102 Woodmont Blvd., Suite 610

Nashville, Tennessee 37205

 

  Re: Registration Statement on Form S-8

 

Ladies and Gentlemen:

 

We have acted as counsel to Harrow Health, Inc., a Delaware corporation (the “Company”), in connection with the preparation of a Registration Statement on Form S-8 to be filed by the Company under the Securities Act of 1933, as amended (the “Act”), on June 25, 2021 (the “Registration Statement”) relating to the registration of an aggregate of 4,000,000 additional shares of the Company’s common stock, par value $0.001 per share (the “Shares”), for issuance by the Company pursuant to the Company’s 2017 Incentive Stock and Awards Plan (the “Plan”) as set forth in the Registration Statement.

 

In connection with this opinion, we have examined and relied upon such records, documents and other instruments as in our judgment are necessary or appropriate in order to express the opinions hereinafter set forth and have assumed the genuineness of all signatures, the authenticity of all documents submitted to us as originals, and the conformity to original documents of all documents submitted to us as certified or photostatic copies.

 

Based upon the foregoing, we are of the opinion that the Shares, when issued in the manner and on the terms described in the Plan, will be validly issued, fully paid and non-assessable.

 

We hereby consent to the filing of this opinion as an exhibit to the Registration Statement.

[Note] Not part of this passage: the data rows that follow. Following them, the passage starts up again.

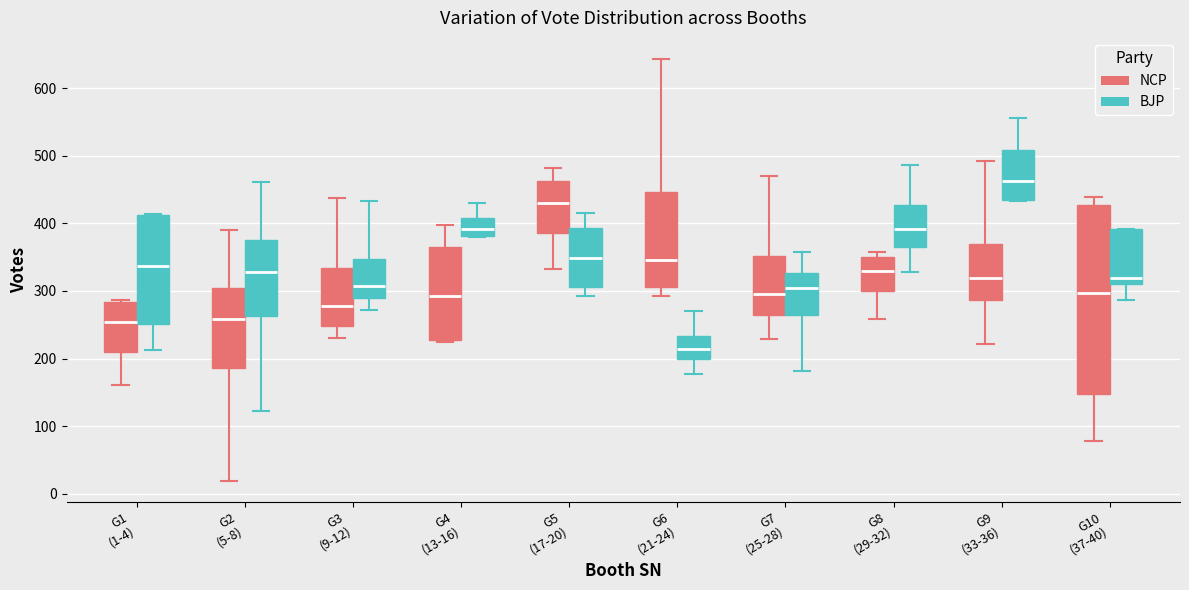

Reading left to right, read every box against the y-axis: the position of its median line, the range the box covers, and the ends of its whiskers. The values are not printed on the chart, so give them approximately, as read against the axis.

G1 (1-4) (NCP): median 250, box 210 to 280, whiskers 160 to 290
G1 (1-4) (BJP): median 340, box 250 to 410, whiskers 210 to 410
G2 (5-8) (NCP): median 260, box 190 to 300, whiskers 20 to 390
G2 (5-8) (BJP): median 330, box 260 to 370, whiskers 120 to 460
G3 (9-12) (NCP): median 280, box 250 to 330, whiskers 230 to 440
G3 (9-12) (BJP): median 310, box 290 to 350, whiskers 270 to 430
G4 (13-16) (NCP): median 290, box 230 to 370, whiskers 220 to 400
G4 (13-16) (BJP): median 390, box 380 to 410, whiskers 380 to 430
G5 (17-20) (NCP): median 430, box 390 to 460, whiskers 330 to 480
G5 (17-20) (BJP): median 350, box 310 to 390, whiskers 290 to 420
G6 (21-24) (NCP): median 350, box 310 to 450, whiskers 290 to 640
G6 (21-24) (BJP): median 210, box 200 to 230, whiskers 180 to 270
G7 (25-28) (NCP): median 300, box 270 to 350, whiskers 230 to 470
G7 (25-28) (BJP): median 300, box 260 to 330, whiskers 180 to 360
G8 (29-32) (NCP): median 330, box 300 to 350, whiskers 260 to 360
G8 (29-32) (BJP): median 390, box 360 to 430, whiskers 330 to 490
G9 (33-36) (NCP): median 320, box 290 to 370, whiskers 220 to 490
G9 (33-36) (BJP): median 460, box 430 to 510, whiskers 430 to 560
G10 (37-40) (NCP): median 300, box 150 to 430, whiskers 80 to 440
G10 (37-40) (BJP): median 320, box 310 to 390, whiskers 290 to 390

In giving such consent, we do not hereby admit that we come within the category of persons whose consent is required under Section 7 of the Act or the rules and regulations of the Securities and Exchange Commission promulgated thereunder.

 

  Very truly yours,
   
  /s/ Waller Lansden Dortch & Davis, LLP

 

   

 

 

Exhibit 23.1

 

CONSENT OF INDEPENDENT REGISTERED PUBLIC ACCOUNTING FIRM

 

We consent to the incorporation by reference in this Registration Statement on Form S-8 of our report dated March 8, 2021, relating to the consolidated financial statements of Harrow Health, Inc. and subsidiaries, appearing in the Annual Report on Form 10-K of Harrow Health, Inc. for the year ended December 31, 2020.